Die junge Fee war also gar nicht zufrieden mit der Zeitung, und weil sie den Zeitungsschreiber nicht da hatte, so beschloß sie, wenigstens einen Leser der dummen Zeitung zu ärgern, den Gärtner nämlich. Sie öffnete die Tüte und bestreute ihn von oben bis unten mit Juckpulver, ganz vorsichtig, damit sie nicht selbst etwas auf die Hand bekam. Dann brach sie einen langen Grashalm ab und kitzelte den Gärtner in die Nase. Der nieste im Schlafe, aber da Bora ihn immer weiter kitzelte, mußte er noch dreimal niesen, und dabei wachte er auf. Er gähnte erst, dann fühlte er ein schreckliches Jucken am linken Bein.

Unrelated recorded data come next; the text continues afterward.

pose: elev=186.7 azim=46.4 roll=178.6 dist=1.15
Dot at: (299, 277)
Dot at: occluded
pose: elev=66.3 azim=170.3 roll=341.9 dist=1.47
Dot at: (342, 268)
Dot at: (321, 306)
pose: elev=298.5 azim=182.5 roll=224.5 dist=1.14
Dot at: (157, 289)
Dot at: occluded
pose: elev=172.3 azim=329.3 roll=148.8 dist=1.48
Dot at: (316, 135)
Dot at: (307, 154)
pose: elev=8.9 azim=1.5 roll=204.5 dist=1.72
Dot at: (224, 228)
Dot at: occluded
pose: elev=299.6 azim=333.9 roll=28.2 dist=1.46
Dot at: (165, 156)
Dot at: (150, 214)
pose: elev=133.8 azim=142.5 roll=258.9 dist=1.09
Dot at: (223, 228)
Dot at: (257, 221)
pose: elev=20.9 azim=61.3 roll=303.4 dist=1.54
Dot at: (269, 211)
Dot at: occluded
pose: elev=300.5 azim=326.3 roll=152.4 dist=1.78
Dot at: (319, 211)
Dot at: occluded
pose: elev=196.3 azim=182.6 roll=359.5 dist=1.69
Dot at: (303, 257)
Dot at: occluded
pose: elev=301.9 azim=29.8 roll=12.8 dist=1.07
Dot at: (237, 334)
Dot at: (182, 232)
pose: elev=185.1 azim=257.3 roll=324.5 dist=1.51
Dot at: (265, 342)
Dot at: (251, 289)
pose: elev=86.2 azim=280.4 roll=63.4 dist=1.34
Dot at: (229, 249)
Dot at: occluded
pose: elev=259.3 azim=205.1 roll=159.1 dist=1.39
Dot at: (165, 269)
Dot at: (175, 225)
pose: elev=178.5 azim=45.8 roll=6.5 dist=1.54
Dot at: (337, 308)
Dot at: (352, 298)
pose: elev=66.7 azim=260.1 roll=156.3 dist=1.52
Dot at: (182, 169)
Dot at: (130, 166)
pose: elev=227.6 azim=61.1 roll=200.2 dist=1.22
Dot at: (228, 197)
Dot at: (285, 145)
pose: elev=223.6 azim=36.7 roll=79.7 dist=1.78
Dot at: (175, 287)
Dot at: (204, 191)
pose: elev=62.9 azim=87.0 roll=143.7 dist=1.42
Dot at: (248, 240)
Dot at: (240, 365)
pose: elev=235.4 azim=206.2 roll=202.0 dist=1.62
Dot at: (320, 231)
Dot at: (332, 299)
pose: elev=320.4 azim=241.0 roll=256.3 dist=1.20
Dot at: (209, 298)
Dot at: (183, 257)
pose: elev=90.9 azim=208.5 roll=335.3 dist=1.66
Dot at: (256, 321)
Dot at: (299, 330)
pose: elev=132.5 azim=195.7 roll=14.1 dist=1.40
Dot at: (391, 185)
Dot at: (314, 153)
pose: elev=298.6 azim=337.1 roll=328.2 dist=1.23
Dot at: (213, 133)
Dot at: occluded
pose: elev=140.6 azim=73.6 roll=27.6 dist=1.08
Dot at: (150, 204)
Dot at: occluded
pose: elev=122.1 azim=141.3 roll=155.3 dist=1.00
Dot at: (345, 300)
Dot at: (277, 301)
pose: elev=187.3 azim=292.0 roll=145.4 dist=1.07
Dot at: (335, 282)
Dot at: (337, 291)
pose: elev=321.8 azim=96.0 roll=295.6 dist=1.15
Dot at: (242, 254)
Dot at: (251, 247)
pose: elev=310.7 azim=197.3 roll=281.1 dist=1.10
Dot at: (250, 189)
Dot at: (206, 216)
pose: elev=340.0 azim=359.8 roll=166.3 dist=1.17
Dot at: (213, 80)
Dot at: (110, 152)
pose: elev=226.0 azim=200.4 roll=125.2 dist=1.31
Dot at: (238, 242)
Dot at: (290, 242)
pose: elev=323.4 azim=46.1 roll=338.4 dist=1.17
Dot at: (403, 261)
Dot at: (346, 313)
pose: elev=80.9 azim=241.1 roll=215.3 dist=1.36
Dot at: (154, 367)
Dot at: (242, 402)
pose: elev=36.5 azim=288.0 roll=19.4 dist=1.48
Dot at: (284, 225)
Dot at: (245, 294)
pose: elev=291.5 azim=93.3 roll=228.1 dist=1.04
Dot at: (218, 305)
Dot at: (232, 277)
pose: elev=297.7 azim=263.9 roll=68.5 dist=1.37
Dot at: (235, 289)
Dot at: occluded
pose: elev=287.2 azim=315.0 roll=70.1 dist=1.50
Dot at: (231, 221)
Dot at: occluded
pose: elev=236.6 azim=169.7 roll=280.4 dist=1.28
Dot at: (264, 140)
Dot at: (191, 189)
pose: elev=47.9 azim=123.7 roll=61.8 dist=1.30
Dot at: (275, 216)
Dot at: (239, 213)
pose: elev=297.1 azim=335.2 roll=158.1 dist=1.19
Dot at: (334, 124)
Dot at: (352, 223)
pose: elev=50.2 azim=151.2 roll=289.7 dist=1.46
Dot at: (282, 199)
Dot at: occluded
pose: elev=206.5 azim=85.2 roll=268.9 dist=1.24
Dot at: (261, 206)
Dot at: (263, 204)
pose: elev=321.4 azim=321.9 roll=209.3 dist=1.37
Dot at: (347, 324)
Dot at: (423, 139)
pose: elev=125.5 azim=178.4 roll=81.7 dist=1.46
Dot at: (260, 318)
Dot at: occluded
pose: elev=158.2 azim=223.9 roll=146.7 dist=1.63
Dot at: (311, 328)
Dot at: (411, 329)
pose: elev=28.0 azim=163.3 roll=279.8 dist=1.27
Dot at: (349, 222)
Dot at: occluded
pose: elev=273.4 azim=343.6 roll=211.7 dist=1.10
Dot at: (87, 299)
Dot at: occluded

»Hm!« sagte er. »Jedenfalls wieder so eine freche Ameise!«

Er kratzte sich so gut es ging, aber nun wirkte das Pulver auch am Halse und an den Armen und am andern Bein und auf der Brust. Überall juckte es ihn, es war, als ob hunderttausend kleine Krabbeltiere ihm über den ganzen Leib tanzten. Er kratzte sich aus Leibeskräften, aber dadurch wurde es noch viel schlimmer. Er hätte sich gern fünfzig Hände gewünscht, oder sechzig, um sich überall zugleich kratzen zu können.

Da er nun weder Ameisen noch sonst etwas fand und gar nicht begreifen konnte, was ihn denn eigentlich so sehr jucke, so machte er ein ganz schrecklich dummes Gesicht, so daß die junge Fee, die hinter dem Busche zusah, hell auflachen mußte.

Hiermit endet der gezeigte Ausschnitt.